#### DOCUMENT SEGMENT

After a hug, he turns his attention back to the feijoada, a dish he makes usually at my request. Grandma makes all the other food, but when feijoada and rice are on the menu, Vovô is the chef. Filled with linguiça, ham hock, and beans, I know it as the warm taste of home, the connection to my Brazilian roots that I don’t fully understand.
For the first time, I ask.
“Where did you learn to make this?”
My usually taciturn vovô smiles and begins to tell stories of his past, of him growing up on the streets of Fortaleza in Northeast Brazil, passing soccer balls made of socks. Feijoada, he says, was the peasant’s food until it was adopted by the rest of the country. He talks about his brother and sisters, the huge family that was home for years. In my eyes, my vovô is the most educated person I know, switching from Latin to ancient Greek to English to Portuguese in an instant, saying quips about Aristotle. He is also someone who left his eight brothers and sisters behind in search for something more.
He talks about studying to be a Jesuit priest in Argentina and escaping to Brazil on a boat in the middle of the night when the Argentine government in the 1940s executed a campaign to persecute Catholics. The news crews were waiting for them on the other side, and for the first time I can see my vovô as a young adult, joking with reporters, glazing over the terrors of his life.
He laughs as he weaves in his stories of playing ice hockey in Montreal, seeing snow for the first time in his late 20s. His studies then took him to America and marches with Martin Luther King, Jr., when he was not sure whether to use the colored fountain or the white one. He met my grandmother in Washington, D.C., bringing dates, literally, on their first date. She led him away from the church, away from his family, but together they created the family that I take for granted.

#### TASK INPUTS
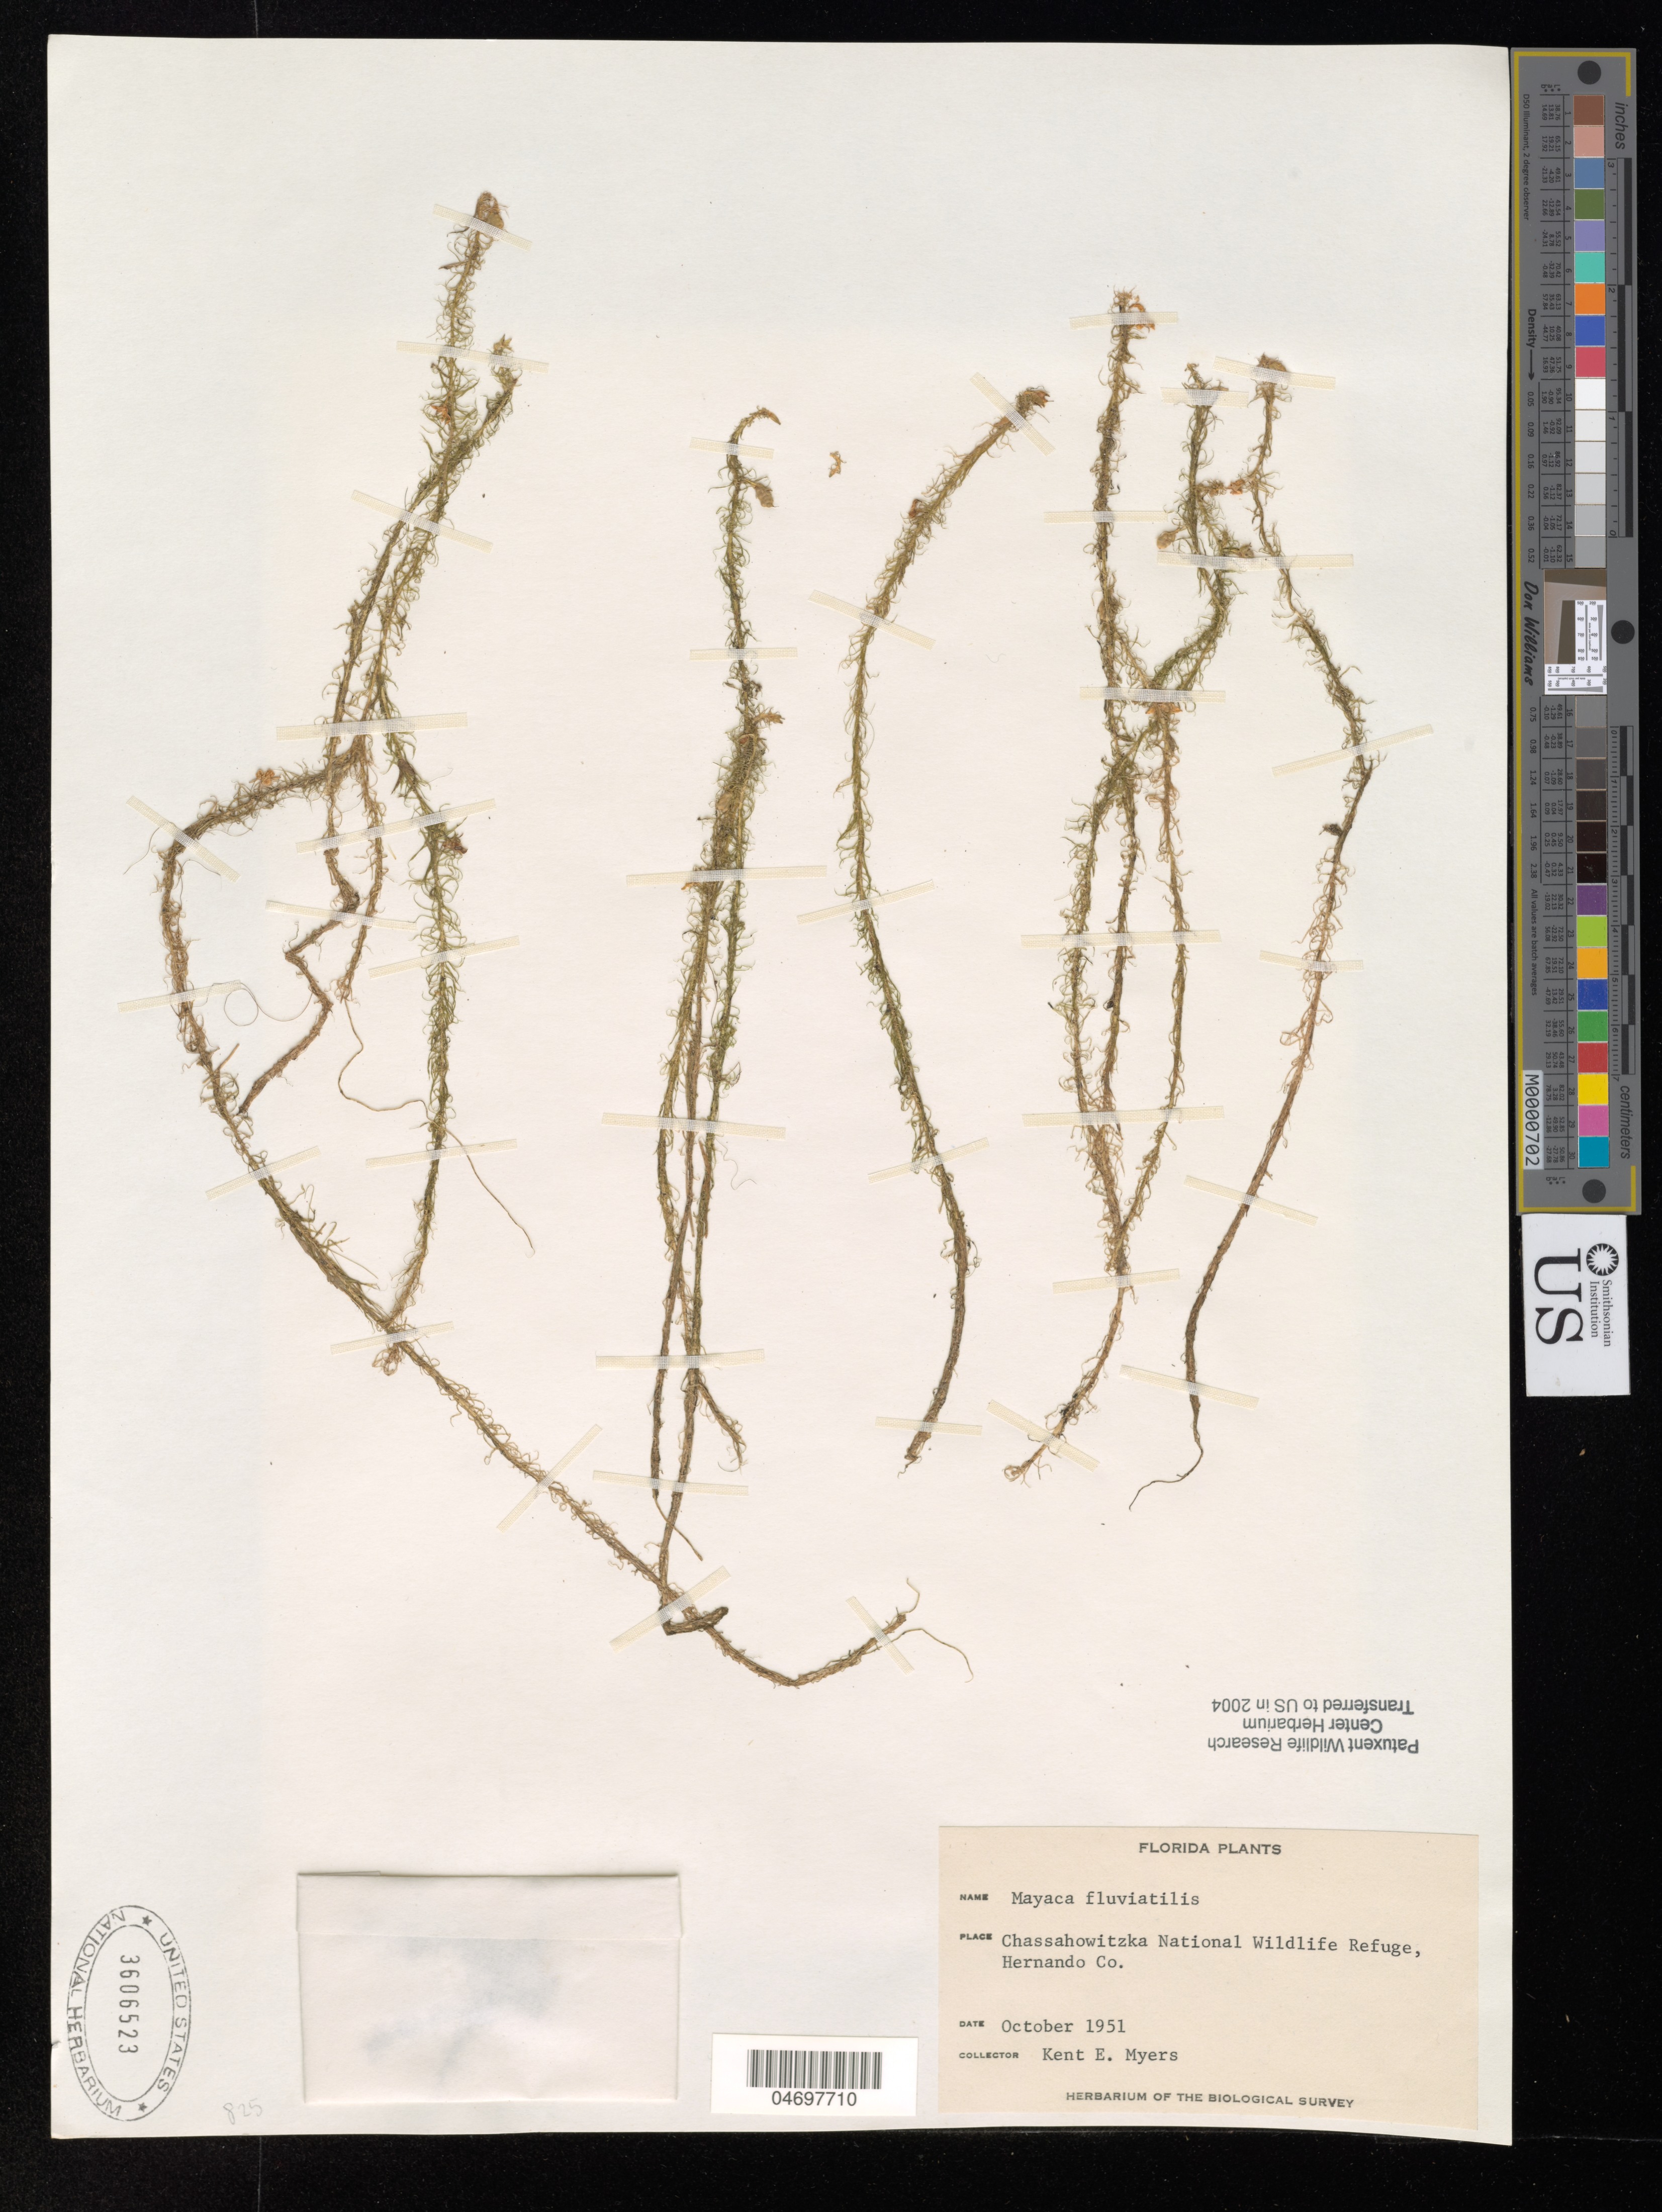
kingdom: Plantae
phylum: Tracheophyta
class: Liliopsida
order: Poales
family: Mayacaceae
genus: Mayaca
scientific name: Mayaca fluviatilis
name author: Aubl.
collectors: K. Myers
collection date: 1951-10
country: United States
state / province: Florida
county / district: Hernando Co.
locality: Chassahowitzka National Wildlife Refuge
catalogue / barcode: US 3606523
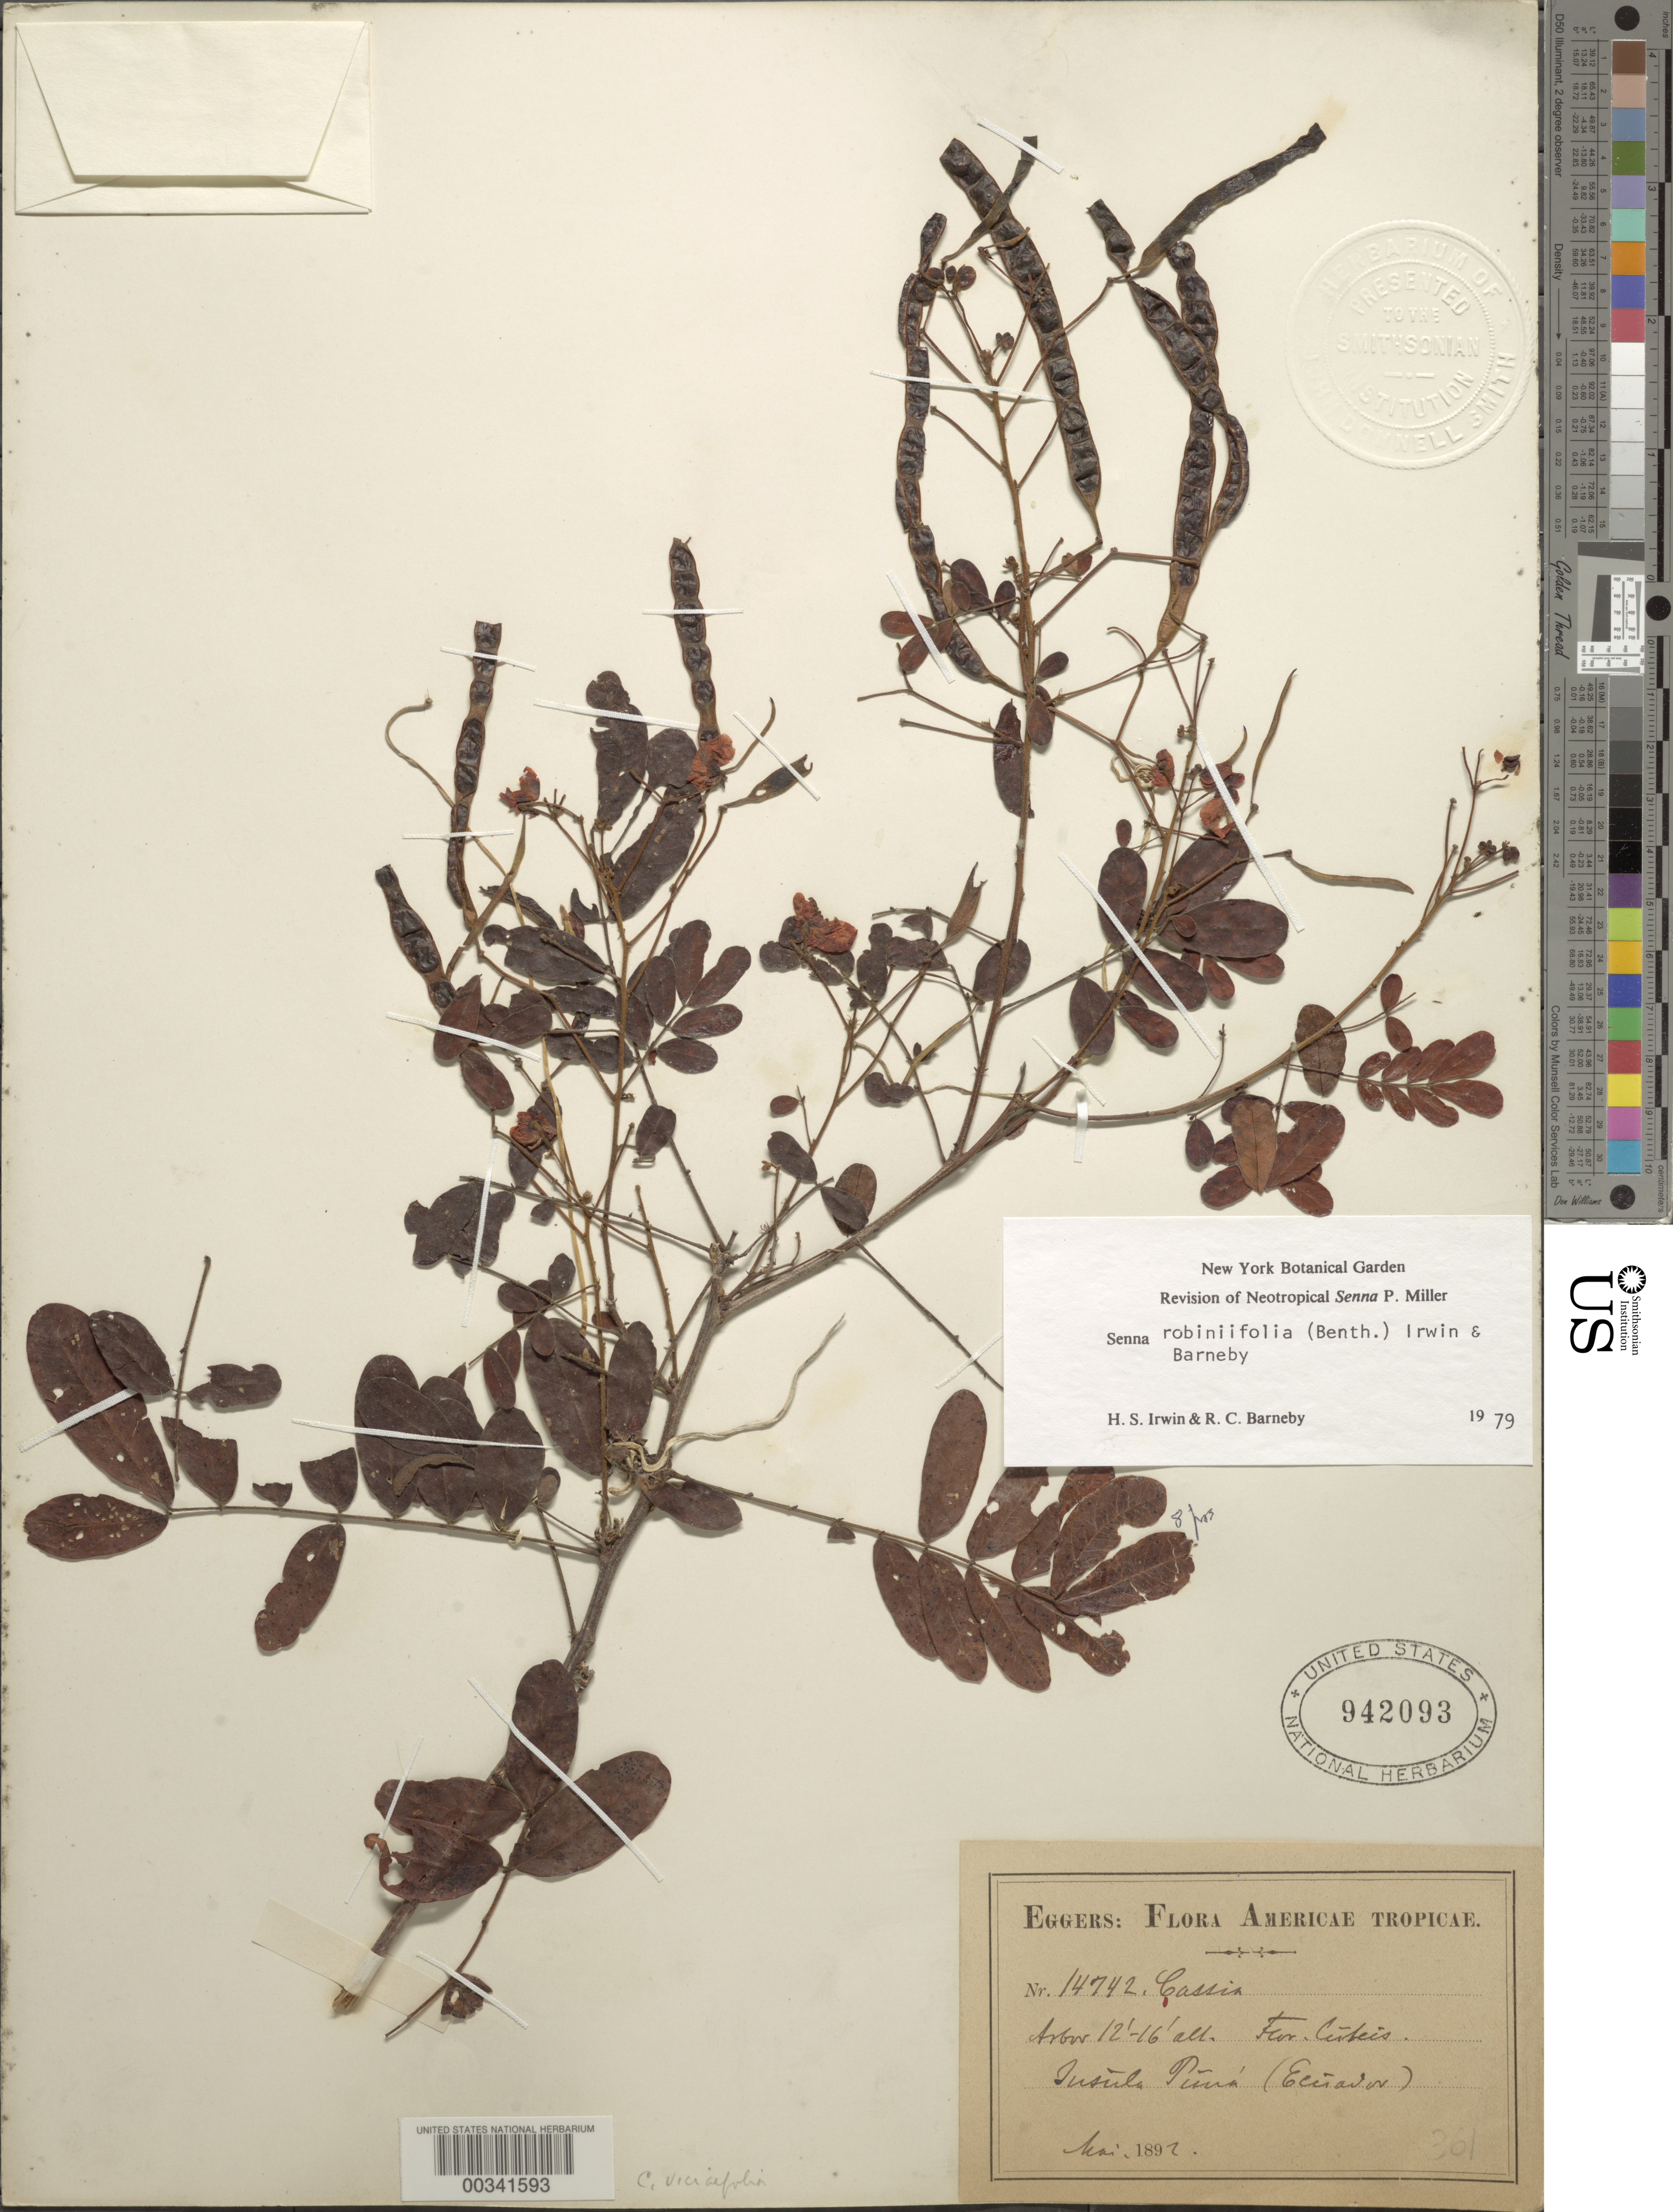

#### DIRECTIONS
A. Answer these questions from the family memoir:
(i) In which city did Vovô grow up?
(ii) Where did he play ice hockey?
(iii) In which city did he meet the grandmother?
B. In the rows, swap "collectors" for "collected by" and write out again the lines from the one holding "order: Poales" through the end of the rows, inclusive, with all else unchanged. Leave the pictures out.
The family memoir and the rows are unrelated pieces of material.

#### TASK-BY-TASK SOLUTIONS
A.
(i) Fortaleza
(ii) Montreal
(iii) Washington, D.C.

B.
order: Poales
family: Mayacaceae
genus: Mayaca
scientific name: Mayaca fluviatilis
name author: Aubl.
collected by: K. Myers
collection date: 1951-10
country: United States
state / province: Florida
county / district: Hernando Co.
locality: Chassahowitzka National Wildlife Refuge
catalogue / barcode: US 3606523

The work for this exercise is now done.